The Breakouts are presented in partnership with Kwantlen Polytechnic University.
Jillian Dion was at work at the now-defunct Callister Brewing on Franklin Street when she got the call from her agent that would change everything.
“I was a little scared to answer it. Things had not been going my way,” she recalls. “I was heartbroken at this point.”
But she went outside to answer the call. Her agent chatted nonchalantly before delivering the news: she got the part.
The part was a supporting role in Martin Scorcese’s Killers of the Flower Moon alongside Leonardo DiCaprio and Robert DeNiro, and based on the true series of murders of Osage Nation members back in the 1920s.

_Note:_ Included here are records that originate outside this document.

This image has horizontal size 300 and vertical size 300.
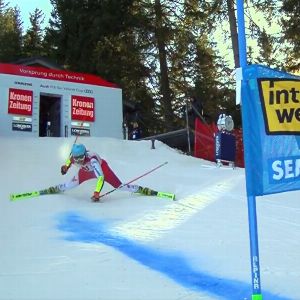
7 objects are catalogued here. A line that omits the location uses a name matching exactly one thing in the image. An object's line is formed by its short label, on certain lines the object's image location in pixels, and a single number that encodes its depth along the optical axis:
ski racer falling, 11.50
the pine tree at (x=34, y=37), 43.78
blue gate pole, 4.86
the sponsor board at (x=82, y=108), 27.05
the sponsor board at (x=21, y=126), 25.38
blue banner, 5.07
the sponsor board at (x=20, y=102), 25.25
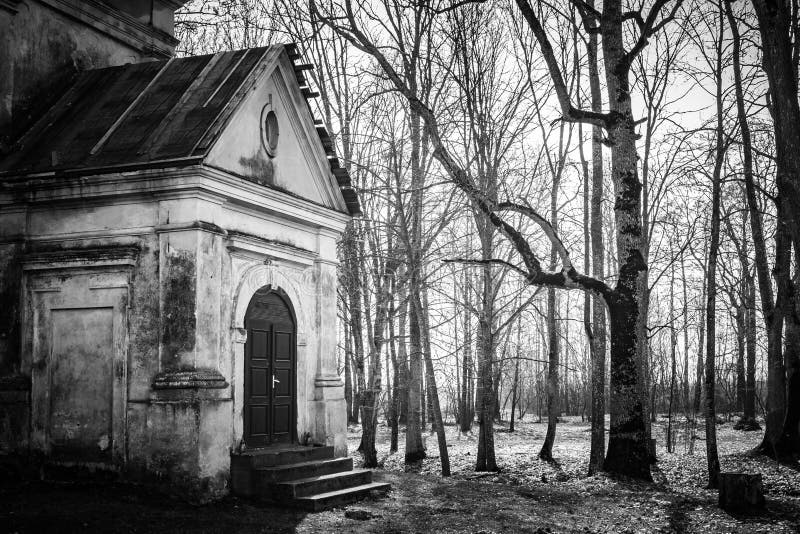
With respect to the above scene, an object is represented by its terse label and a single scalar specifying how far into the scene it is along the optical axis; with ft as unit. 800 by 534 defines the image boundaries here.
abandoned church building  37.88
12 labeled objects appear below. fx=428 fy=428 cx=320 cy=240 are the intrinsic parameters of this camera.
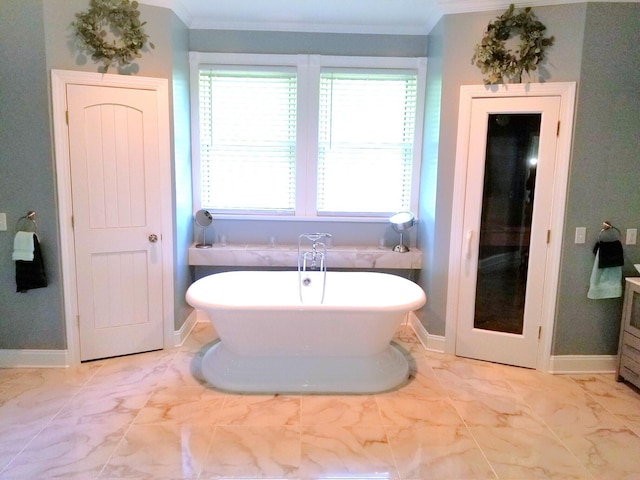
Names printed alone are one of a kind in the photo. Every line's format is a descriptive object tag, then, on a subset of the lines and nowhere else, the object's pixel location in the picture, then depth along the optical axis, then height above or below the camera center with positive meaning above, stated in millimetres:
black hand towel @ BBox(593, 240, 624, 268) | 2887 -401
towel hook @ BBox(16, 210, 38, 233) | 2889 -263
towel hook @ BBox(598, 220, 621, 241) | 2941 -226
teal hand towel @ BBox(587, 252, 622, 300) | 2924 -593
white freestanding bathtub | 2674 -1038
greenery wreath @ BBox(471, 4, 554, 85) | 2830 +967
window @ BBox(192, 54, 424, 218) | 3682 +465
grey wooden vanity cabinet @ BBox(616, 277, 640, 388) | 2820 -938
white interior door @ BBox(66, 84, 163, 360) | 2961 -249
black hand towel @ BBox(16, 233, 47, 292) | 2855 -613
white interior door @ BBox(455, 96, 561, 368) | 2994 -254
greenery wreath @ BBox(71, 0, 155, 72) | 2793 +1001
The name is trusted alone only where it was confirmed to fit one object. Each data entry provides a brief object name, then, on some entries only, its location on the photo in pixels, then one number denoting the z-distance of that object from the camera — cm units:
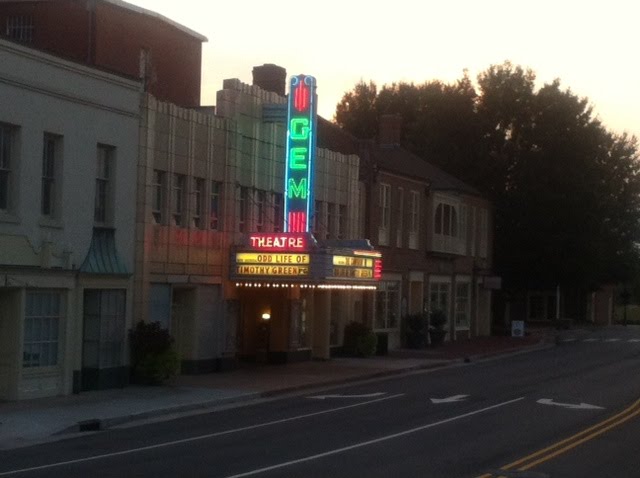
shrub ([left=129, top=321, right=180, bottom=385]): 3119
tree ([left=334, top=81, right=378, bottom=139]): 8950
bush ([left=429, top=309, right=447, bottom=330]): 5469
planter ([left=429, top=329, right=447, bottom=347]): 5434
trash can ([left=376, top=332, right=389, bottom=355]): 4759
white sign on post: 6241
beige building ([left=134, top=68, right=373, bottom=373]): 3288
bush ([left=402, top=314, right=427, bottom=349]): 5253
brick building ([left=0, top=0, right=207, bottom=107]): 3578
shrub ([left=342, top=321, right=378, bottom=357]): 4603
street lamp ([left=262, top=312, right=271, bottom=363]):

Dion—who’s of Plains Cree, Metis, and French Canadian descent, and was raised in a Dene/Metis household—would play Minnie, one of four Osage sisters that the movie’s centred on. A film with this pedigree was destined to be massive, and since its release it’s been nominated for a heap of prestigious awards, including Best Picture at the Oscars.

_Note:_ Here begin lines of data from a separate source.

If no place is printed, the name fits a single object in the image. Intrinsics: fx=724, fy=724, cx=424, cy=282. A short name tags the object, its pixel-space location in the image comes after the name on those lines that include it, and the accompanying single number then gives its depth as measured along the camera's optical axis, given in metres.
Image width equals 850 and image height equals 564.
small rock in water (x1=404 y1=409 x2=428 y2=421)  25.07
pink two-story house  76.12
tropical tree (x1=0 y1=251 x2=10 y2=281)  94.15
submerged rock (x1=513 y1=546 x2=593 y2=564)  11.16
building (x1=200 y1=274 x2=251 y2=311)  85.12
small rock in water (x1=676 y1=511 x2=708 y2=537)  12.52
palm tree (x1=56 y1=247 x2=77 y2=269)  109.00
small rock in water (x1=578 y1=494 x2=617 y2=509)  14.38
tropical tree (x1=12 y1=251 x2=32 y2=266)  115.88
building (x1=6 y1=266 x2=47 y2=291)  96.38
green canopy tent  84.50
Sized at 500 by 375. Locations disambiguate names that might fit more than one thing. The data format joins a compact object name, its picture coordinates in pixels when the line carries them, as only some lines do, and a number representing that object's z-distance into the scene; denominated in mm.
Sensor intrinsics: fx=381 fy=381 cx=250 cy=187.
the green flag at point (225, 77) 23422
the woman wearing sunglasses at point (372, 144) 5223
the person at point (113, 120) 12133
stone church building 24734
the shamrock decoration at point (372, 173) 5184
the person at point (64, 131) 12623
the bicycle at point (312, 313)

“It was an eye-opener just to see how these professionals work and how uber-talented they are,” Dion says about the process of making the film. “It was very well done on Marty’s part for cultural sensitivity and accurate storytelling. That was really important to me.”
The film catapulted her from a relatively obscure and workaday life in Vancouver to the realm of Hollywood megacelebrity. When we talk, it’s been only a few days since she returned home from attending the Golden Globes with her Flower Moon castmates.
“It’s still very strange to me having photographers call my name when I’m on these red carpets now,” Dion says. “It’s so bizarre.”
The film was released at a time when Indigenous voices have taken a central role in various TV and film projects. In shows like Reservation Dogs and the latest season of True Detective, these characters’ dynamic experiences are central to the plot and help drive core themes. Dion says she thinks Hollywood is likely to explore this perspective more in the coming years instead of relying on the same old narratives and tropes.
“People are,” she says, “hungry for that now.”